Tapestry on Tuesday reported that first quarter net sales fell 2% to $1.36 billion. By brand, Coach net sales rose 1% year over year to $966 million, gaining some 100 basis points through global e-commerce; Kate Spade net sales fell 6% to $306 million; and Stuart Weitzman net sales fell 9% to $87 million.
Comparable sales at Coach edged up 1% but tumbled 16% at Kate Spade, according to a company press release. The company didn't provide total comps or results for Stuart Weitzman in that metric.
Gross profit in the quarter fell to $914 million on a reported basis, from $935 million a year ago, while gross margin for the quarter contracted to 67.3% from 67.7%. Net income fell to $20 million on a reported basis, from $122 million in the year-ago quarter.
Tapestry, after rebranding as an accessories and apparel conglomerate and bringing on Kate Spade as a turnaround project, is scrambling a little. Still, executives on a conference call Tuesday emphasized that the quarter's results were in line with expectations.

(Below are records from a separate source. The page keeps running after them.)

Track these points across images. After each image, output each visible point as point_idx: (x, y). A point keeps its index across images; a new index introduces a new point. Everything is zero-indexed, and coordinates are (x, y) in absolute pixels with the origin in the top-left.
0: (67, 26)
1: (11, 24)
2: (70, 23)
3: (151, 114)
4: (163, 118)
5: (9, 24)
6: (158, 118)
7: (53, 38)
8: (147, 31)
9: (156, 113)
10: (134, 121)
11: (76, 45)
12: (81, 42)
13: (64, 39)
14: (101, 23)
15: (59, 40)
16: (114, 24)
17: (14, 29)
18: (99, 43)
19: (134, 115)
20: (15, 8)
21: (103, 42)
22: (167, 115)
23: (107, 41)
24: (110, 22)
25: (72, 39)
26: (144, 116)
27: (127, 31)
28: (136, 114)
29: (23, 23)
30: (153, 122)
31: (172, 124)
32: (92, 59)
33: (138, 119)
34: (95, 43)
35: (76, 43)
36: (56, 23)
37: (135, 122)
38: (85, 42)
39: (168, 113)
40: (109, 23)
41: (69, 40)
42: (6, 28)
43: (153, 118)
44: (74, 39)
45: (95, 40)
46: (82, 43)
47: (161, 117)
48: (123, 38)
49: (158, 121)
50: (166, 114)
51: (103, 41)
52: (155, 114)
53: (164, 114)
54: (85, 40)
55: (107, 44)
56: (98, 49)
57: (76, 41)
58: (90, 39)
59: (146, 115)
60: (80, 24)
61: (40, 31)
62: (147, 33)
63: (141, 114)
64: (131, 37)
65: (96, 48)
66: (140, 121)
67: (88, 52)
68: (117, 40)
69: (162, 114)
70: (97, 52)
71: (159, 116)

In light of a tough comparison for Coach and the fact that Kate Spade remains an ongoing effort, the quarter's results, including the double-down on its existing guidance, is "an optimal case" for the company, according to MKM Partners Managing Director Roxanne Meyer. The company said it expects fiscal 2020 revenue to increase at a low-single-digit rate.

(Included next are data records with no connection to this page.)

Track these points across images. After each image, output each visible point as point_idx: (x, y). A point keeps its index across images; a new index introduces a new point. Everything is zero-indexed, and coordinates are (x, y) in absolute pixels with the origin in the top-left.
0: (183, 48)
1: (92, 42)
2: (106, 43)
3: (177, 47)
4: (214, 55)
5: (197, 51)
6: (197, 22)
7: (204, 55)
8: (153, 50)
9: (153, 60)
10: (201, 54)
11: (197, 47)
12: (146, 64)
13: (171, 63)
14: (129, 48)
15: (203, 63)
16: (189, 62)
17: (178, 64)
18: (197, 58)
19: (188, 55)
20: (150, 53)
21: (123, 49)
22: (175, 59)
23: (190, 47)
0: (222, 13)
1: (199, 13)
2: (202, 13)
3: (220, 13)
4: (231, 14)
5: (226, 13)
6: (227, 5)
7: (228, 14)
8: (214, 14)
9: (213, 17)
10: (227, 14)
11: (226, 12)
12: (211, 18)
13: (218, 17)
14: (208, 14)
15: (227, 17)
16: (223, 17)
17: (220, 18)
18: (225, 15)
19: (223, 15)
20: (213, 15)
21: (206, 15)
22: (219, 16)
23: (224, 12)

Tapestry in September brought on a new chief executive in hopes of a revival, replacing Victor Luis, (who had spearheaded Coach's resurgence), with Board Chairman Jide Zeitlin. Even taking into account fashion missteps at Kate Spade that the company itself acknowledges, however, its troubles may stem more from outside forces.

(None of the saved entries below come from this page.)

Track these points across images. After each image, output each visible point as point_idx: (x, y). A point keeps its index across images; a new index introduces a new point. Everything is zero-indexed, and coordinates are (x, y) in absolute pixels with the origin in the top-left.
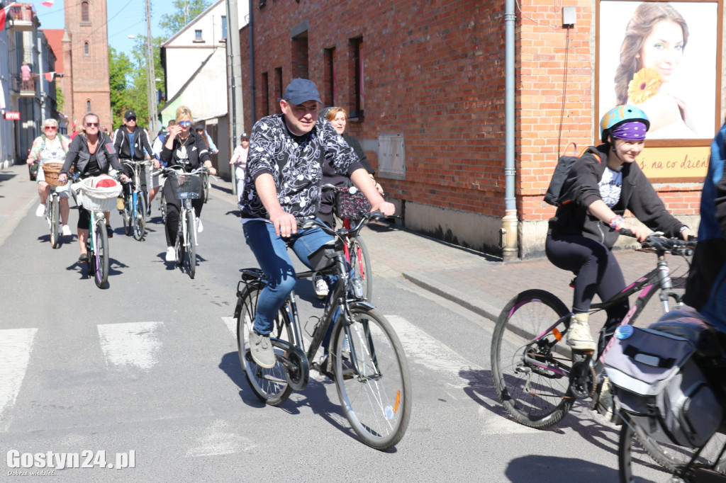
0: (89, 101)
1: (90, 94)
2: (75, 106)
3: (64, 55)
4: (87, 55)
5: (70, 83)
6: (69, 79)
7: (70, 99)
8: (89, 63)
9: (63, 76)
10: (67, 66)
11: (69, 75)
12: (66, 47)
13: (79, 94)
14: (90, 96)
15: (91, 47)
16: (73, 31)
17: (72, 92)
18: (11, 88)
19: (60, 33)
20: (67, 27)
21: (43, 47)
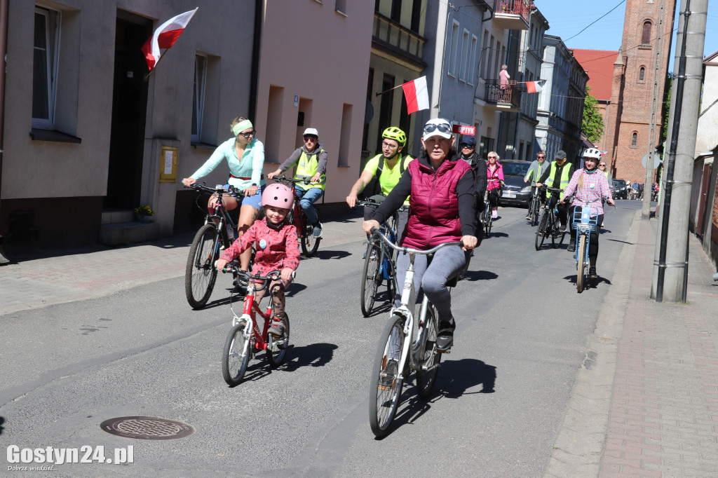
0: (635, 134)
1: (639, 126)
2: (619, 138)
3: (614, 80)
4: (641, 81)
5: (616, 112)
6: (616, 107)
7: (614, 129)
8: (642, 91)
9: (609, 103)
10: (616, 92)
11: (617, 102)
12: (618, 71)
13: (626, 124)
14: (637, 128)
15: (647, 71)
16: (630, 54)
17: (619, 122)
18: (483, 97)
19: (614, 54)
20: (623, 50)
21: (561, 60)
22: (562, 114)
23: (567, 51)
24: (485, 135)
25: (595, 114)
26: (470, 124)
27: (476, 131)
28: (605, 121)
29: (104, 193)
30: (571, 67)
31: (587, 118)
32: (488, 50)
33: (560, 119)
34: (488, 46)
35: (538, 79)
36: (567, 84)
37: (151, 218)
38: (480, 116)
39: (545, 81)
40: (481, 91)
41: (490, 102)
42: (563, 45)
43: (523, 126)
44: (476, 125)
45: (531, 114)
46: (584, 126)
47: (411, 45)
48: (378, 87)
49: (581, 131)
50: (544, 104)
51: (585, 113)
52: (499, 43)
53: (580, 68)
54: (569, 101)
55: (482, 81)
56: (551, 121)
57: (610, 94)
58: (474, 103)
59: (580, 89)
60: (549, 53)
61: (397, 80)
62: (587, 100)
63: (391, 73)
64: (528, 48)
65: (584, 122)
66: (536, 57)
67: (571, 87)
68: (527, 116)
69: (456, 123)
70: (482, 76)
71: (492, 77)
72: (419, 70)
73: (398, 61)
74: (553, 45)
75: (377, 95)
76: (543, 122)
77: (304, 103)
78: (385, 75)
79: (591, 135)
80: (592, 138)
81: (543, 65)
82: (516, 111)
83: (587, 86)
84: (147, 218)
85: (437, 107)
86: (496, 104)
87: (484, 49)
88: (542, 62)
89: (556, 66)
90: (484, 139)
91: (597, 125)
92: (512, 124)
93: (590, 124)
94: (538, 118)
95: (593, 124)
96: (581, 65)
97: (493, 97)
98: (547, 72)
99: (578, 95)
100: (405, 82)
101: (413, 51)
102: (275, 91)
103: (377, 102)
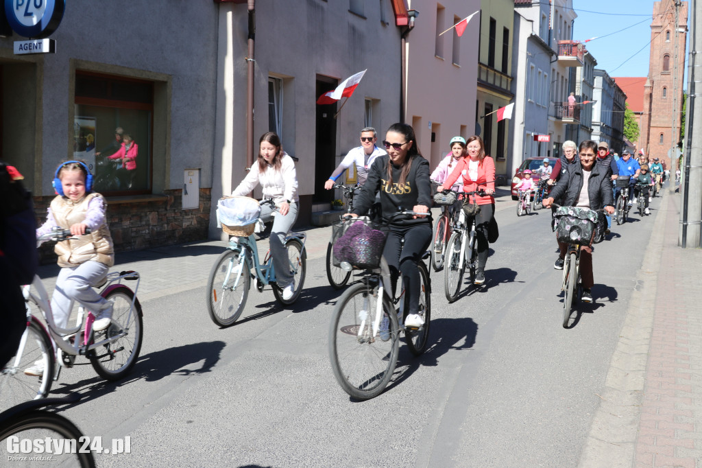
0: (662, 135)
2: (650, 138)
3: (645, 96)
4: (664, 97)
5: (648, 120)
6: (647, 116)
7: (647, 132)
8: (665, 104)
9: (642, 113)
10: (647, 106)
11: (648, 113)
12: (647, 91)
13: (655, 129)
14: (663, 130)
15: (668, 90)
16: (655, 79)
17: (649, 126)
18: (554, 114)
19: (644, 80)
20: (650, 75)
21: (607, 85)
22: (609, 124)
23: (610, 79)
24: (556, 141)
25: (633, 122)
26: (545, 133)
27: (550, 139)
28: (640, 127)
29: (313, 193)
30: (614, 90)
31: (627, 125)
32: (555, 82)
33: (608, 127)
34: (556, 79)
35: (591, 100)
36: (611, 102)
37: (342, 207)
38: (552, 128)
39: (596, 101)
40: (552, 111)
41: (559, 118)
42: (608, 76)
43: (582, 134)
44: (550, 134)
45: (587, 125)
46: (625, 131)
47: (503, 82)
48: (482, 112)
49: (623, 135)
50: (596, 116)
51: (626, 122)
52: (562, 77)
53: (620, 91)
54: (614, 114)
55: (552, 104)
56: (602, 128)
57: (642, 108)
58: (548, 119)
59: (621, 105)
60: (598, 82)
61: (494, 107)
62: (626, 113)
63: (490, 103)
64: (583, 79)
65: (625, 128)
66: (589, 85)
67: (615, 104)
68: (585, 127)
69: (536, 134)
70: (552, 101)
71: (559, 101)
72: (509, 99)
73: (495, 94)
74: (600, 76)
75: (481, 118)
76: (596, 130)
77: (435, 126)
78: (486, 104)
79: (631, 137)
80: (632, 139)
81: (594, 90)
82: (577, 123)
83: (626, 102)
84: (339, 207)
85: (523, 123)
86: (561, 119)
87: (553, 82)
88: (594, 88)
89: (603, 91)
90: (555, 143)
91: (634, 130)
92: (575, 132)
93: (631, 129)
94: (593, 127)
95: (632, 130)
96: (622, 89)
97: (559, 115)
98: (597, 95)
99: (620, 109)
100: (500, 108)
101: (504, 86)
102: (415, 119)
103: (482, 123)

That includes, in North America, (its biggest market with its 60% revenue contribution), sales slumps through department stores and outlets, according to Jane Hali & Associates, who said in a client note that they expect Tapestry "to continue to struggle in the US due to ... weakness" in those channels.
Also among Tapestry's challenges is a fundamental shift in consumers' attitudes toward handbags, sales of which have fallen 20% since 2016, according to research from The NPD Group. "This is clearly not a blip — it's a major shift, and it is time for us to dig deeper to understand what's driving it, and to really think about the future of the market," Beth Goldstein, NPD executive director and industry analyst of accessories and footwear, wrote in an October report. "The challenge is that it's not just one thing driving the decline — it's a convergence of many marketplace dynamics."
Those include changing preferences that mirror those for apparel, a segment that has seen growth ebb as shoppers need less, want less and buy less. Consumers these days want bags that provide convenience as much as style, are putting their money toward entertainment and wellness, are more likely to find "fashion status" in active apparel and footwear than any "it" bag, and want handbag makers to be attuned to "the social and environmental issues that matter to them," according to Goldstein. Furthermore, resale is stealing share, including in the luxury market, she said.
Zeitlin noted on Tuesday that the company's international business was stronger than at home, where it "managed continued industry headwinds," though he didn't elaborate. But he expressed confidence in both Coach, which he described as having "momentum," and Kate Spade, which he said enjoys a fashion-minded customer base that is different from Coach's. He also repeatedly noted that the company is determined to take steps to improve earnings.
"While this ultimately could translate into a favorable outcome, it could also create disruption," MKM's Meyer warned in a client note emailed to Retail Dive.
Tariffs throw another wrench into brands like Tapestry's that depend so much on handbag sales, Goldstein also said.
"Handbag brands and retailers cannot rest on their laurels and wait for the market to bounce back — it won't. This business needs to become far more consumer centric than it is today in order to return to growth," she said. The bad news for the likes of Tapestry, however, is that's "likely to come from smaller players that are very in-tune with consumers' priorities," she also said.